Le Canada, la Belgique, l'Algérie, le Danemark: au total 54 pays ont aidé la CIA dans son programme de détention secrète et d'interrogatoires musclés de suspects de terrorisme après les attentats du 11-Septembre, selon un rapport publié mardi aux États-Unis.

Selon l'organisation humanitaire Open Society Justice Initiative, ces 54 gouvernements étrangers ont participé à ce programme de l'agence du renseignement américain de diverses manières, y compris en accueillant les prisons secrètes sur leur sol, en aidant à la capture et au transport des détenus, en interrogeant et en torturant des individus, en fournissant des renseignements, ou encore en ouvrant leur espace aérien pour les vols secrets.

«En participant à ces opérations, ces gouvernements ont violé aussi le droit sur leur sol et le droit international, et sapé les règles contre la torture» qui est «non seulement illégale et immorale mais aussi inefficace pour obtenir des renseignements fiables», dénonce le rapport.

Ces États cités sont localisés sur tous les continents, de l'Afghanistan en passant par le Yémen et le Zimbabwe, jusqu'à de nombreux pays d'Europe comme l'Autriche, la Bosnie-Herzégovine, la Croatie, la Finlande, l'Allemagne, l'Irlande, le Royaume-Uni, l'Espagne et l'Italie.

L'Italie est le seul pays où un tribunal a condamné des responsables pour leur implication dans ces opérations, le Canada est le seul à avoir présenté des excuses à une victime de ce programme, tandis que trois pays - le Canada, l'Australie et le Royaume-Uni - ont versé des indemnités de compensation à des victimes.

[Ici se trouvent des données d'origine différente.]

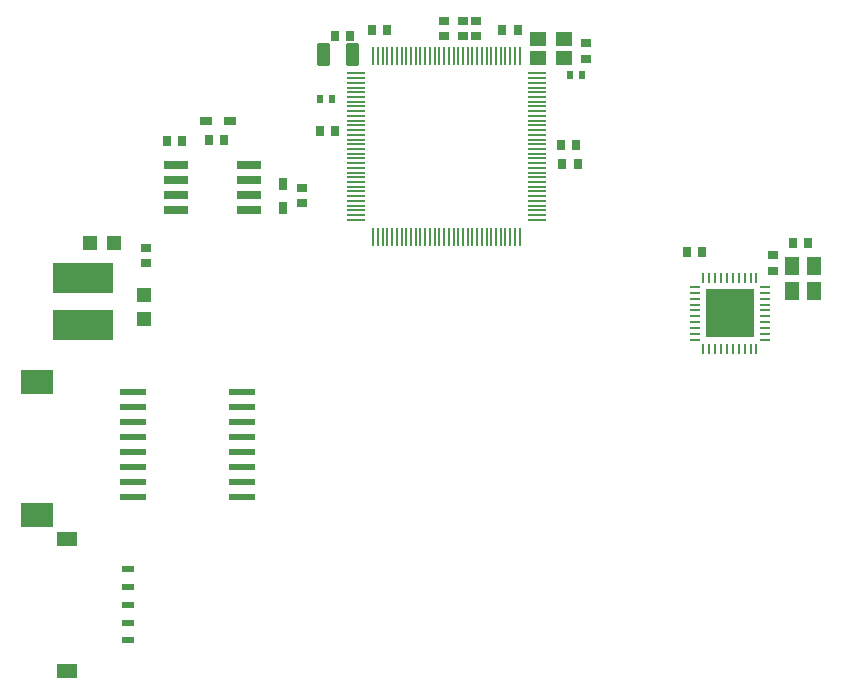
<source format=gbr>
G04 EAGLE Gerber X2 export*
%TF.Part,Single*%
%TF.FileFunction,Paste,Bot*%
%TF.FilePolarity,Positive*%
%TF.GenerationSoftware,Autodesk,EAGLE,8.6.0*%
%TF.CreationDate,2018-04-20T14:47:42Z*%
G75*
%MOMM*%
%FSLAX34Y34*%
%LPD*%
%AMOC8*
5,1,8,0,0,1.08239X$1,22.5*%
G01*
%ADD10R,1.300000X1.500000*%
%ADD11R,0.900000X0.700000*%
%ADD12R,0.700000X0.900000*%
%ADD13R,1.000000X0.800000*%
%ADD14R,0.800000X1.000000*%
%ADD15R,1.200000X1.300000*%
%ADD16R,1.300000X1.200000*%
%ADD17R,0.245000X1.600000*%
%ADD18R,1.600000X0.245000*%
%ADD19R,2.032000X0.660400*%
%ADD20R,2.200000X0.600000*%
%ADD21R,5.080000X2.540000*%
%ADD22R,0.600000X0.700000*%
%ADD23R,1.400000X1.200000*%
%ADD24R,0.850000X0.280000*%
%ADD25R,0.280000X0.850000*%
%ADD26R,4.150000X4.150000*%
%ADD27C,0.330000*%
%ADD28R,2.800000X2.100000*%
%ADD29R,1.000000X0.600000*%
%ADD30R,1.800000X1.250000*%


D10*
X311500Y154800D03*
X292500Y154800D03*
D11*
X276100Y150800D03*
X276100Y163800D03*
D12*
X216300Y166800D03*
X203300Y166800D03*
X-94300Y269300D03*
X-107300Y269300D03*
X-223730Y260790D03*
X-236730Y260790D03*
D11*
X-1640Y349728D03*
X-1640Y362728D03*
X14232Y349576D03*
X14232Y362576D03*
D12*
X60266Y354632D03*
X47266Y354632D03*
D11*
X118218Y330582D03*
X118218Y343582D03*
D12*
X-81686Y349568D03*
X-94686Y349568D03*
X-63338Y354718D03*
X-50338Y354718D03*
X96700Y257200D03*
X109700Y257200D03*
X98200Y241200D03*
X111200Y241200D03*
D11*
X24800Y349700D03*
X24800Y362700D03*
X-254300Y170400D03*
X-254300Y157400D03*
D12*
X293300Y174700D03*
X306300Y174700D03*
D10*
X292400Y133700D03*
X311400Y133700D03*
D13*
X-203362Y277692D03*
X-183362Y277692D03*
D14*
X-138046Y224140D03*
X-138046Y204140D03*
D15*
X-302122Y174622D03*
X-281802Y174622D03*
D16*
X-256096Y110316D03*
X-256096Y130636D03*
D17*
X62000Y179500D03*
X58000Y179500D03*
X54000Y179500D03*
X50000Y179500D03*
X46000Y179500D03*
X42000Y179500D03*
X38000Y179500D03*
X34000Y179500D03*
X30000Y179500D03*
X26000Y179500D03*
X22000Y179500D03*
X18000Y179500D03*
X14000Y179500D03*
X10000Y179500D03*
X6000Y179500D03*
X2000Y179500D03*
X-2000Y179500D03*
X-6000Y179500D03*
X-10000Y179500D03*
X-14000Y179500D03*
X-18000Y179500D03*
X-22000Y179500D03*
X-26000Y179500D03*
X-30000Y179500D03*
X-34000Y179500D03*
X-38000Y179500D03*
X-42000Y179500D03*
X-46000Y179500D03*
X-50000Y179500D03*
X-54000Y179500D03*
X-58000Y179500D03*
X-62000Y179500D03*
D18*
X-76500Y194000D03*
X-76500Y198000D03*
X-76500Y202000D03*
X-76500Y206000D03*
X-76500Y210000D03*
X-76500Y214000D03*
X-76500Y218000D03*
X-76500Y222000D03*
X-76500Y226000D03*
X-76500Y230000D03*
X-76500Y234000D03*
X-76500Y238000D03*
X-76500Y242000D03*
X-76500Y246000D03*
X-76500Y250000D03*
X-76500Y254000D03*
X-76500Y258000D03*
X-76500Y262000D03*
X-76500Y266000D03*
X-76500Y270000D03*
X-76500Y274000D03*
X-76500Y278000D03*
X-76500Y282000D03*
X-76500Y286000D03*
X-76500Y290000D03*
X-76500Y294000D03*
X-76500Y298000D03*
X-76500Y302000D03*
X-76500Y306000D03*
X-76500Y310000D03*
X-76500Y314000D03*
X-76500Y318000D03*
D17*
X-62000Y332500D03*
X-58000Y332500D03*
X-54000Y332500D03*
X-50000Y332500D03*
X-46000Y332500D03*
X-42000Y332500D03*
X-38000Y332500D03*
X-34000Y332500D03*
X-30000Y332500D03*
X-26000Y332500D03*
X-22000Y332500D03*
X-18000Y332500D03*
X-14000Y332500D03*
X-10000Y332500D03*
X-6000Y332500D03*
X-2000Y332500D03*
X2000Y332500D03*
X6000Y332500D03*
X10000Y332500D03*
X14000Y332500D03*
X18000Y332500D03*
X22000Y332500D03*
X26000Y332500D03*
X30000Y332500D03*
X34000Y332500D03*
X38000Y332500D03*
X42000Y332500D03*
X46000Y332500D03*
X50000Y332500D03*
X54000Y332500D03*
X58000Y332500D03*
X62000Y332500D03*
D18*
X76500Y318000D03*
X76500Y314000D03*
X76500Y310000D03*
X76500Y306000D03*
X76500Y302000D03*
X76500Y298000D03*
X76500Y294000D03*
X76500Y290000D03*
X76500Y286000D03*
X76500Y282000D03*
X76500Y278000D03*
X76500Y274000D03*
X76500Y270000D03*
X76500Y266000D03*
X76500Y262000D03*
X76500Y258000D03*
X76500Y254000D03*
X76500Y250000D03*
X76500Y246000D03*
X76500Y242000D03*
X76500Y238000D03*
X76500Y234000D03*
X76500Y230000D03*
X76500Y226000D03*
X76500Y222000D03*
X76500Y218000D03*
X76500Y214000D03*
X76500Y210000D03*
X76500Y206000D03*
X76500Y202000D03*
X76500Y198000D03*
X76500Y194000D03*
D19*
X-228756Y202558D03*
X-167288Y202558D03*
X-228756Y215258D03*
X-228756Y227958D03*
X-167288Y215258D03*
X-167288Y227958D03*
X-228756Y240658D03*
X-167288Y240658D03*
D20*
X-265410Y-28314D03*
X-173410Y-2914D03*
X-265410Y-41014D03*
X-265410Y-15614D03*
X-265410Y-2914D03*
X-173410Y-15614D03*
X-173410Y9786D03*
X-173410Y22486D03*
X-265410Y22486D03*
X-173410Y47886D03*
X-265410Y9786D03*
X-265410Y35186D03*
X-173410Y35186D03*
X-265410Y47886D03*
X-173410Y-28314D03*
X-173410Y-41014D03*
D21*
X-307756Y104940D03*
X-307756Y144940D03*
D22*
X104900Y316700D03*
X114900Y316700D03*
X-106800Y295900D03*
X-96800Y295900D03*
D12*
X-201004Y261328D03*
X-188004Y261328D03*
D11*
X-122262Y208012D03*
X-122262Y221012D03*
D23*
X77136Y347210D03*
X99136Y347210D03*
X99136Y331210D03*
X77136Y331210D03*
D24*
X210250Y117282D03*
D25*
X237500Y85032D03*
D24*
X269750Y112282D03*
D25*
X237500Y144532D03*
X232500Y144532D03*
X227500Y144532D03*
X222500Y144532D03*
X217500Y144532D03*
X242500Y144532D03*
X247500Y144532D03*
X252500Y144532D03*
X257500Y144532D03*
X262500Y144532D03*
X232500Y85032D03*
X227500Y85032D03*
X222500Y85032D03*
X217500Y85032D03*
X242500Y85032D03*
X247500Y85032D03*
X252500Y85032D03*
X257500Y85032D03*
X262500Y85032D03*
D24*
X269750Y107282D03*
X269750Y102282D03*
X269750Y97282D03*
X269750Y92282D03*
X269750Y117282D03*
X269750Y122282D03*
X269750Y132282D03*
X269750Y127282D03*
X269750Y137282D03*
X210250Y112282D03*
X210250Y107282D03*
X210250Y102282D03*
X210250Y97282D03*
X210250Y92282D03*
X210250Y122282D03*
X210250Y127282D03*
X210250Y132282D03*
X210250Y137282D03*
D26*
X240000Y114782D03*
D27*
X-100036Y325990D02*
X-107736Y325990D01*
X-107736Y341690D01*
X-100036Y341690D01*
X-100036Y325990D01*
X-100036Y329289D02*
X-107736Y329289D01*
X-107736Y332588D02*
X-100036Y332588D01*
X-100036Y335887D02*
X-107736Y335887D01*
X-107736Y339186D02*
X-100036Y339186D01*
X-83736Y325990D02*
X-76036Y325990D01*
X-83736Y325990D02*
X-83736Y341690D01*
X-76036Y341690D01*
X-76036Y325990D01*
X-76036Y329289D02*
X-83736Y329289D01*
X-83736Y332588D02*
X-76036Y332588D01*
X-76036Y335887D02*
X-83736Y335887D01*
X-83736Y339186D02*
X-76036Y339186D01*
D28*
X-347000Y56500D03*
X-347000Y-56000D03*
D29*
X-269600Y-132000D03*
X-269600Y-147000D03*
X-269600Y-162000D03*
X-269600Y-117000D03*
X-269600Y-102000D03*
D30*
X-321500Y-188050D03*
X-321500Y-75950D03*
M02*

</source>
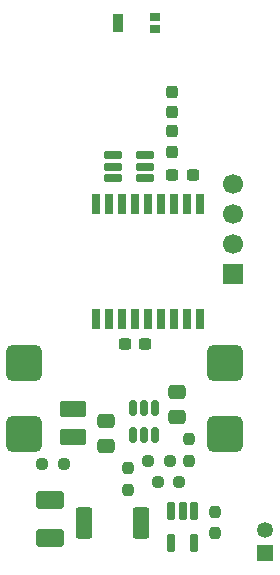
<source format=gbs>
G04 #@! TF.GenerationSoftware,KiCad,Pcbnew,9.0.3-9.0.3-0~ubuntu24.04.1*
G04 #@! TF.CreationDate,2025-08-01T09:32:51+02:00*
G04 #@! TF.ProjectId,PicoBalloon,5069636f-4261-46c6-9c6f-6f6e2e6b6963,rev?*
G04 #@! TF.SameCoordinates,Original*
G04 #@! TF.FileFunction,Soldermask,Bot*
G04 #@! TF.FilePolarity,Negative*
%FSLAX46Y46*%
G04 Gerber Fmt 4.6, Leading zero omitted, Abs format (unit mm)*
G04 Created by KiCad (PCBNEW 9.0.3-9.0.3-0~ubuntu24.04.1) date 2025-08-01 09:32:51*
%MOMM*%
%LPD*%
G01*
G04 APERTURE LIST*
G04 Aperture macros list*
%AMRoundRect*
0 Rectangle with rounded corners*
0 $1 Rounding radius*
0 $2 $3 $4 $5 $6 $7 $8 $9 X,Y pos of 4 corners*
0 Add a 4 corners polygon primitive as box body*
4,1,4,$2,$3,$4,$5,$6,$7,$8,$9,$2,$3,0*
0 Add four circle primitives for the rounded corners*
1,1,$1+$1,$2,$3*
1,1,$1+$1,$4,$5*
1,1,$1+$1,$6,$7*
1,1,$1+$1,$8,$9*
0 Add four rect primitives between the rounded corners*
20,1,$1+$1,$2,$3,$4,$5,0*
20,1,$1+$1,$4,$5,$6,$7,0*
20,1,$1+$1,$6,$7,$8,$9,0*
20,1,$1+$1,$8,$9,$2,$3,0*%
%AMOutline4P*
0 Free polygon, 4 corners , with rotation*
0 The origin of the aperture is its center*
0 number of corners: always 4*
0 $1 to $8 corner X, Y*
0 $9 Rotation angle, in degrees counterclockwise*
0 create outline with 4 corners*
4,1,4,$1,$2,$3,$4,$5,$6,$7,$8,$1,$2,$9*%
G04 Aperture macros list end*
%ADD10R,1.700000X1.700000*%
%ADD11C,1.700000*%
%ADD12R,1.350000X1.350000*%
%ADD13C,1.350000*%
%ADD14RoundRect,0.150000X-0.150000X0.512500X-0.150000X-0.512500X0.150000X-0.512500X0.150000X0.512500X0*%
%ADD15RoundRect,0.237500X0.250000X0.237500X-0.250000X0.237500X-0.250000X-0.237500X0.250000X-0.237500X0*%
%ADD16RoundRect,0.237500X-0.237500X0.250000X-0.237500X-0.250000X0.237500X-0.250000X0.237500X0.250000X0*%
%ADD17RoundRect,0.237500X0.237500X-0.287500X0.237500X0.287500X-0.237500X0.287500X-0.237500X-0.287500X0*%
%ADD18RoundRect,0.237500X0.300000X0.237500X-0.300000X0.237500X-0.300000X-0.237500X0.300000X-0.237500X0*%
%ADD19Outline4P,-0.400000X-0.325000X0.400000X-0.325000X0.400000X0.325000X-0.400000X0.325000X0.000000*%
%ADD20Outline4P,-0.400000X-0.800000X0.400000X-0.800000X0.400000X0.800000X-0.400000X0.800000X0.000000*%
%ADD21RoundRect,0.162500X-0.162500X0.617500X-0.162500X-0.617500X0.162500X-0.617500X0.162500X0.617500X0*%
%ADD22RoundRect,0.250000X0.475000X-0.337500X0.475000X0.337500X-0.475000X0.337500X-0.475000X-0.337500X0*%
%ADD23RoundRect,0.237500X-0.250000X-0.237500X0.250000X-0.237500X0.250000X0.237500X-0.250000X0.237500X0*%
%ADD24RoundRect,0.450000X-1.050000X1.050000X-1.050000X-1.050000X1.050000X-1.050000X1.050000X1.050000X0*%
%ADD25R,0.800000X1.800000*%
%ADD26RoundRect,0.249999X0.450001X1.075001X-0.450001X1.075001X-0.450001X-1.075001X0.450001X-1.075001X0*%
%ADD27RoundRect,0.250001X-0.944999X0.507499X-0.944999X-0.507499X0.944999X-0.507499X0.944999X0.507499X0*%
%ADD28RoundRect,0.237500X0.237500X-0.300000X0.237500X0.300000X-0.237500X0.300000X-0.237500X-0.300000X0*%
%ADD29RoundRect,0.162500X-0.617500X-0.162500X0.617500X-0.162500X0.617500X0.162500X-0.617500X0.162500X0*%
%ADD30RoundRect,0.250001X0.849999X-0.462499X0.849999X0.462499X-0.849999X0.462499X-0.849999X-0.462499X0*%
G04 APERTURE END LIST*
D10*
G04 #@! TO.C,J4*
X159200000Y-101080000D03*
D11*
X159200000Y-98540000D03*
X159200000Y-96000000D03*
X159200000Y-93460000D03*
G04 #@! TD*
D12*
G04 #@! TO.C,J3*
X161900000Y-124700000D03*
D13*
X161900000Y-122700000D03*
G04 #@! TD*
D14*
G04 #@! TO.C,U5*
X150661000Y-112414000D03*
X151611000Y-112414000D03*
X152561000Y-112414000D03*
X152561000Y-114689000D03*
X151611000Y-114689000D03*
X150661000Y-114689000D03*
G04 #@! TD*
D15*
G04 #@! TO.C,R2*
X154615500Y-118621000D03*
X152790500Y-118621000D03*
G04 #@! TD*
D16*
G04 #@! TO.C,R11*
X157600000Y-121187500D03*
X157600000Y-123012500D03*
G04 #@! TD*
D17*
G04 #@! TO.C,L1*
X154000000Y-90720000D03*
X154000000Y-88970000D03*
G04 #@! TD*
D18*
G04 #@! TO.C,C2*
X155762500Y-92700000D03*
X154037500Y-92700000D03*
G04 #@! TD*
D16*
G04 #@! TO.C,R8*
X155403000Y-115057500D03*
X155403000Y-116882500D03*
G04 #@! TD*
D15*
G04 #@! TO.C,R9*
X153831000Y-116859000D03*
X152006000Y-116859000D03*
G04 #@! TD*
D19*
G04 #@! TO.C,AE1*
X152600000Y-80300000D03*
D20*
X149400000Y-79800000D03*
D19*
X152600000Y-79300000D03*
G04 #@! TD*
D21*
G04 #@! TO.C,U6*
X153950000Y-121150000D03*
X154900000Y-121150000D03*
X155850000Y-121150000D03*
X155850000Y-123850000D03*
X153950000Y-123850000D03*
G04 #@! TD*
D22*
G04 #@! TO.C,C13*
X148436000Y-115589000D03*
X148436000Y-113514000D03*
G04 #@! TD*
D16*
G04 #@! TO.C,R7*
X150275000Y-117508500D03*
X150275000Y-119333500D03*
G04 #@! TD*
D23*
G04 #@! TO.C,R1*
X142987500Y-117100000D03*
X144812500Y-117100000D03*
G04 #@! TD*
D24*
G04 #@! TO.C,J2*
X158500000Y-108621000D03*
X158500000Y-114621000D03*
G04 #@! TD*
D25*
G04 #@! TO.C,U1*
X156400000Y-104850000D03*
X155300000Y-104850000D03*
X154200000Y-104850000D03*
X153100000Y-104850000D03*
X152000000Y-104850000D03*
X150900000Y-104850000D03*
X149800000Y-104850000D03*
X148700000Y-104850000D03*
X147600000Y-104850000D03*
X147600000Y-95150000D03*
X148700000Y-95150000D03*
X149800000Y-95150000D03*
X150900000Y-95150000D03*
X152000000Y-95150000D03*
X153100000Y-95150000D03*
X154200000Y-95150000D03*
X155300000Y-95150000D03*
X156400000Y-95150000D03*
G04 #@! TD*
D26*
G04 #@! TO.C,R10*
X151384000Y-122100000D03*
X146584000Y-122100000D03*
G04 #@! TD*
D27*
G04 #@! TO.C,C15*
X143650000Y-120172500D03*
X143650000Y-123427500D03*
G04 #@! TD*
D22*
G04 #@! TO.C,C14*
X154403000Y-113158500D03*
X154403000Y-111083500D03*
G04 #@! TD*
D28*
G04 #@! TO.C,C5*
X154000000Y-87332500D03*
X154000000Y-85607500D03*
G04 #@! TD*
D29*
G04 #@! TO.C,U2*
X149000000Y-92900000D03*
X149000000Y-91950000D03*
X149000000Y-91000000D03*
X151700000Y-91000000D03*
X151700000Y-91950000D03*
X151700000Y-92900000D03*
G04 #@! TD*
D18*
G04 #@! TO.C,C1*
X151725000Y-107000000D03*
X150000000Y-107000000D03*
G04 #@! TD*
D30*
G04 #@! TO.C,L2*
X145576000Y-114846500D03*
X145576000Y-112521500D03*
G04 #@! TD*
D24*
G04 #@! TO.C,J1*
X141500000Y-108621000D03*
X141500000Y-114621000D03*
G04 #@! TD*
M02*

</source>
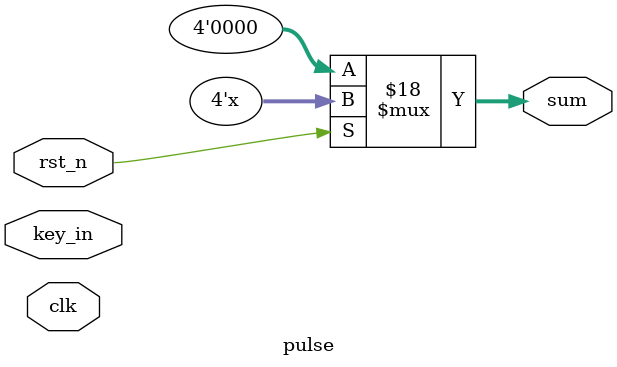
<source format=v>
module pulse(clk, rst_n, key_in, sum);

	input clk;				//系统时钟50MHZ
	input rst_n;			//低电平复位有效
	input key_in;			//低电平有效的独立按键

	output reg [3:0] sum;		//按键次数的计数
	
	reg state;				//定义的状态
	reg [24:0] count;		//定义的计数器（20ms）
	reg flag;				//按键稳定的标志信号
	
	parameter cnt_num = 50_000_000 / 50 - 1;  //20ms  计数
	// parameter cnt_num = 5;
	
	always @ (posedge clk or negedge rst_n)
	begin
		if(!rst_n)      //复位时对reg信号赋初值
			begin
				state <= 0;
				count <= 25'd0;
				flag <= 0;
			end	
		else	
			begin
				case(state)		//0状态表示按键按下，1状态表示按键抬起
					0	:	begin
								if(!key_in)
									begin
										if(count < cnt_num)
											begin
												count <= count + 1;
												flag <= 0;
												state <= 0;
											end
										else
											begin
												count <= 0;
												flag <= 1;
												state <= 1;
											end
									end
								else
									begin
										state <= 0;
										count <= 25'd0;
										flag <= 0;
									end
							end
							
					1	:	begin
								flag <= 0;
								if(key_in)
									begin
										if(count < cnt_num)
											begin
												count <= count + 1;
												state <= 1;
												flag <= 0;
											end	
										else
											begin
												count <= 0;
												flag <= 0;
												state <= 0;
											end
									end
								else
									begin
										count <= 0;
										flag <= 0;
										state <= 1;
									end
							end
						default	:	state <= 0;
				endcase
			end
	end
	
	//记录按键按下的次数
	always @ (*)
	begin
		if(!rst_n)
			sum = 4'd0;
		else
			if(flag)
				sum = sum + 1;
			else
				sum = sum;
	end

endmodule 

</source>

Le rapport dénonce également les États-Unis qui, dit-il, n'ont enquêté que «de manière limitée» sur les mauvais traitements réservés aux détenus et n'ont engagé aucunes poursuites pénales. L'administration de Barack Obama ne semble pas avoir renoncé aux détentions secrètes à court terme et refuse de publier des documents relatifs à ce programme de la CIA.

Le nouveau directeur de la CIA, John Brennan, doit être auditionné jeudi devant le Congrès pour confirmer sa nomination.

Varsovie dans l'eau chaude

Parallèlement, la Pologne s'est déclarée mardi «très préoccupée» par la récente décision de la Cour européenne des droits de l'Homme (CEDH) de lever le secret sur des informations transmises au tribunal européen dans le cadre d'une enquête sur des prisons secrètes présumées de la CIA sur son territoire.

En septembre Varsovie avait transmis à la CEDH des informations concernant notamment un détenu de la prison américaine de Guantanamo, Abd al-Rahim al-Nashiri, principal suspect de l'attentat contre le navire américain USS Cole en 2000, qui affirme avoir subi des tortures dans une prison secrète de la CIA en Pologne.

La Pologne avait demandé à la Cour que ces informations restent secrètes estimant que leur publication nuirait à l'enquête menée par Varsovie depuis 2008.

Les autorités polonaises ont régulièrement rejeté les allégations du Conseil de l'Europe faisant état de prisons secrètes de la CIA sur son sol après les attentats terroristes du 11 septembre aux États-Unis.

Le ministre polonais de la justice Jaroslaw Gowin a déclaré mardi à la radio publique polonaise qu'il était «très préoccupé» par la décision de la CEDH estimant qu'elle constituait «un danger pour la sécurité des Polonais».

Un porte-parole de la CEDH, contacté par l'AFP, a cependant assuré que Varsovie n'avait fourni aucune information secrète concernant le cas de M. Al-Nashiri, mais seulement des informations déjà connues du public.

«À ce jour, aucun document de ce genre (confidentiel) n'a été soumis à la Cour. Le gouvernement (polonais) a simplement transmis des documents qui réitéraient des informations déjà rendues publiques», a-t-il déclaré.

Le parquet polonais a récemment relancé son enquête concernant une éventuelle autorisation donnée par Varsovie dans les années 2002-2003 à la CIA pour installer une base américaine secrète en 2002-2003 à Kiejkuty, dans le nord-est de la Pologne afin d'interroger des responsables de l'organisation Al-Qaïda.

La décision de la CEDH pourrait limiter «notre disposition à coopérer», a cependant souligné à l'agence PAP le vice-ministre des Affaires étrangères Maciej Szpunar.

Parmi les suspects qui auraient été détenus en Pologne, se trouve, selon le Conseil de l'Europe, Khaled Cheikh Mohammed, soupçonné d'avoir organisé les attentats du 11 septembre 2001. Arrêté au Pakistan en 2003, il attend un procès dans la prison américaine de Guantanamo

D'autres prisons secrètes de la CIA se trouveraient également en Roumanie et en Lituanie, selon le Conseil de l'Europe. Ces deux pays ont rejeté ces accusations.